### TEXT PASSAGE:

The pilot navigated the ship visually and by using the ship’s radar. He did not tell everyone else on the bridge that he had stopped using the equipment.

At just after 6:24 p.m. the ship was moving at about six knots (about 6.9 miles per hour). The channel was curving to the left around a headland. The Leda Maersk needed to follow the center of the channel.

But the ship was moving off track to the left. It was no longer in the center of the channel. The pilot gave a series of orders to move left.

The ship’s installed navigation equipment, ECDIS, squawked out an alarm. Although a member of the crew acknowledged the alarm, it was then ignored. The crew member did not tell anyone else that the alarm had sounded.

Then, at 6:28 p.m., the ship began to heel to the right. The ship’s master asked the pilot why the ship was going so slowly, so the pilot ordered an increase in speed.

And by 6:29 p.m. they had run it aground.

The ship had to be rescued by tugboats, which pulled the vessel back into the center of the channel so that it could continue to the container terminal. Fortunately, the ship received only superficial damage.

Physical factors in the accident
Ships displace water as they sail. When a ship nears an underwater bank of earth, the water in the rapidly narrowing space between the hull and the underwater embankment will be displaced at speed. This creates a suction effect that draws the ship toward the underwater embankment. This is likely what caused the Leda Maersk to heel toward the right and the pilot “unknowingly” would have had to overcome these forces.

Meanwhile, the pilot and the crew lost sight of both the cliffs and the channel’s navigation lights because it was dark and the containers on the ship were stacked-six high. The containers blocked out the sight of the navigation lights from the viewpoint of the ship’s bridge.

“The grounding is an example of why it is not appropriate to use visual navigation alone (often referred to as line-of-sight navigation) when maneuvering large ships in narrow channels, and in the dark,” the TAIC said.

Human factors
There were five main human factors that led to the grounding of the Leda Maersk, the TAIC said. These were a lack of teamwork, complacency (the bridge team “put too much faith in the pilot getting it right”), a lack of situational awareness, a failure to communicate or act on alerts, and there were issues with safety culture (specifically, the crew did not follow bridge and navigation aspects of the safety management system; secondly, the port operator’s safety management system had not been fully developed).

### RECORDS:
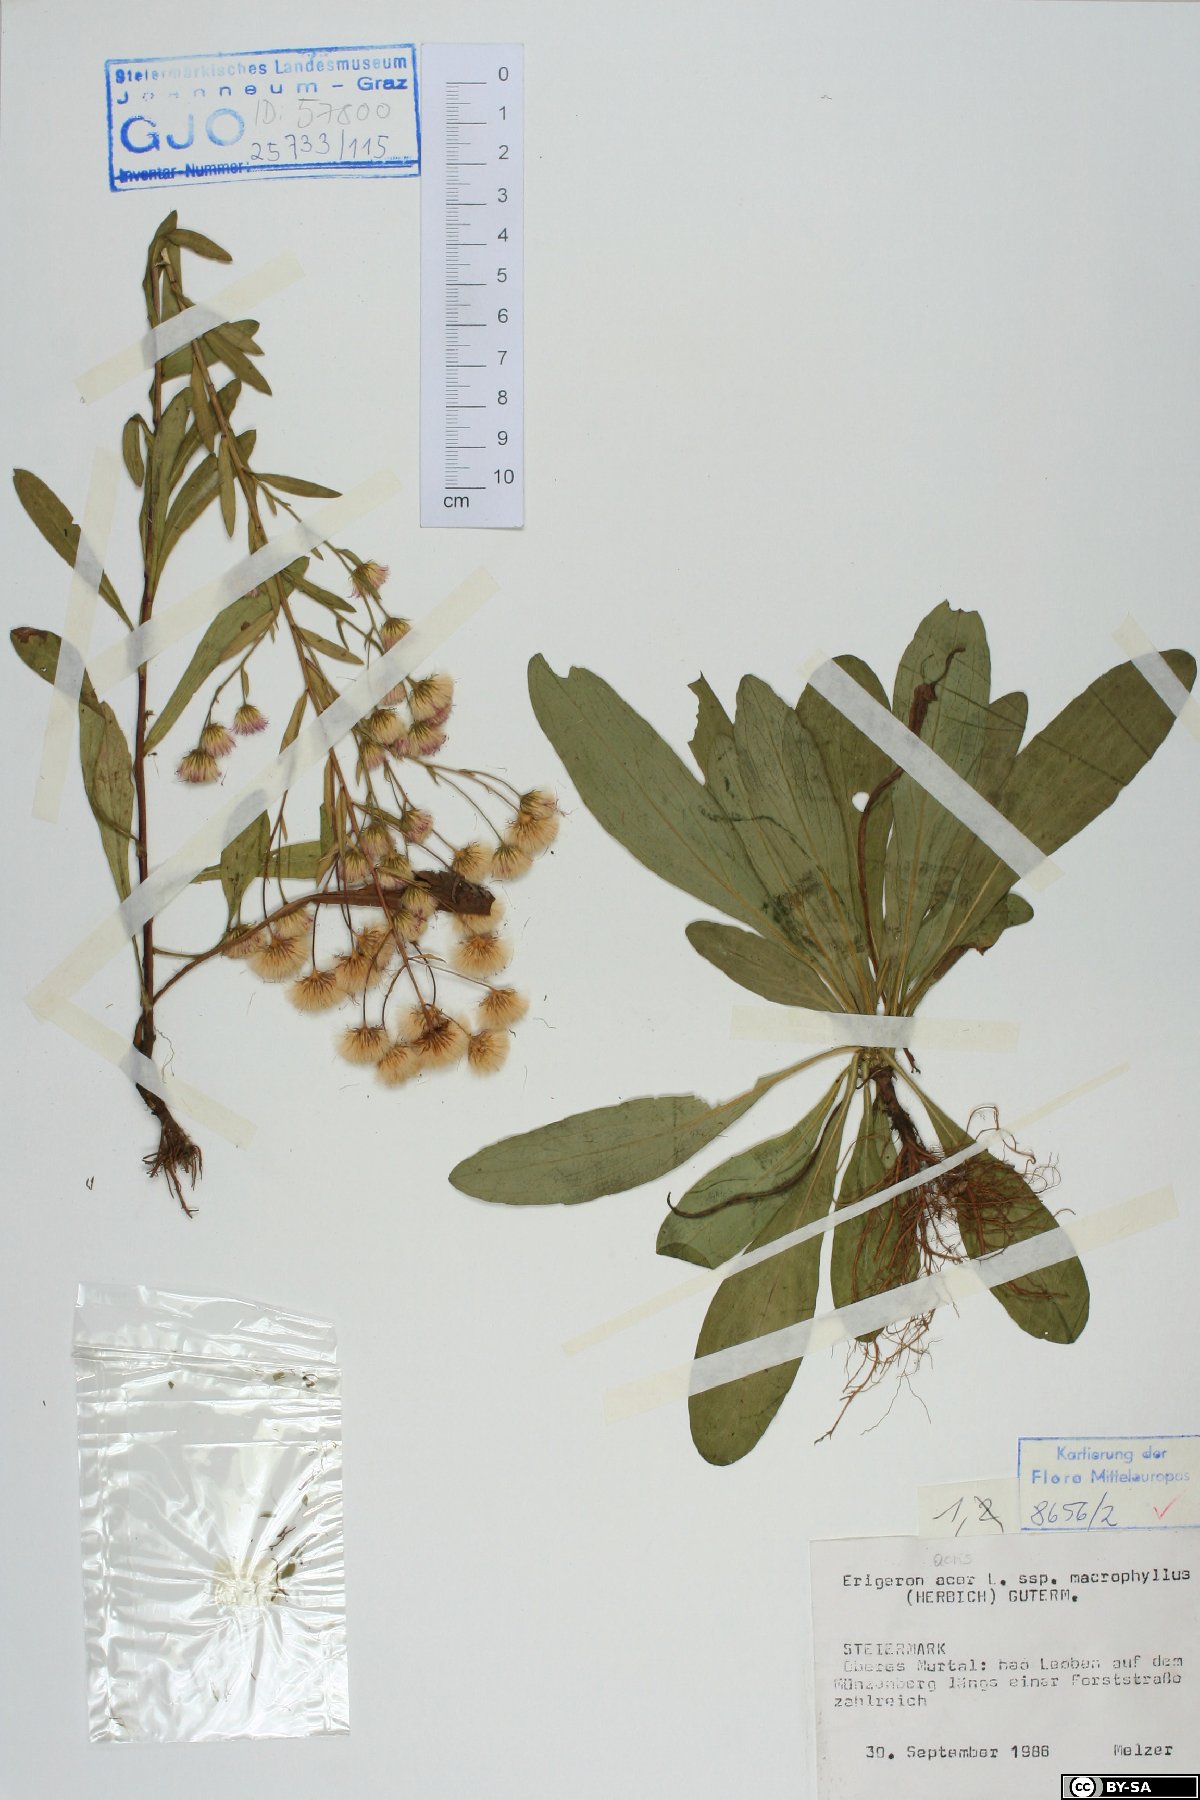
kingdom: Plantae
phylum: Tracheophyta
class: Magnoliopsida
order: Asterales
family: Asteraceae
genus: Erigeron
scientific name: Erigeron macrophyllus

### PROMPT 1:
Translate this sentence from the account of the Leda Maersk grounding into Spanish: "The ship’s installed navigation equipment, ECDIS, squawked out an alarm."
### PROMPT 2:
Continue the account of the Leda Maersk grounding after its last sentence.

### EXERCISE RESULT 1:
El equipo de navegación instalado en el barco, ECDIS, emitió una alarma.

### EXERCISE RESULT 2:
Key lessons
TAIC also identified four key lessons.

There must be an “absolute agreement and shared understanding” between the bridge team and the pilot about the passage plan and the monitoring of that plan.

Bridge teams must “actively promote and use the concept of bridge resource management” to manage voyages.

A ship’s ECDIS system is important for monitoring the progress of the vessel and for warning the bridge team if navigation is going awry.

Portable pilot units are useful aids to navigation but pilots should be “fully trained” and proficient in their use.

TAIC recommended to Maersk that the company should review the implementation of its safety management system across its fleet in respect of navigation and pilotage. Maersk responded that navigators must undergo mandatory ECDIS (starting 2019) and Bridge Team Enhancement Programme Training (to be completed by 2025).

Port Otago received the recommendation that it should note in TAIC’s report were pilotage operations can be improved and take necessary actions to ensure pilotage operations “fully meet” good industry practice.

The port responded that all pilots have been given refresher training on the use of their pilotage equipment and Maersk has been instructed to change stowage plans to improve visibility on ships visiting Port Otago.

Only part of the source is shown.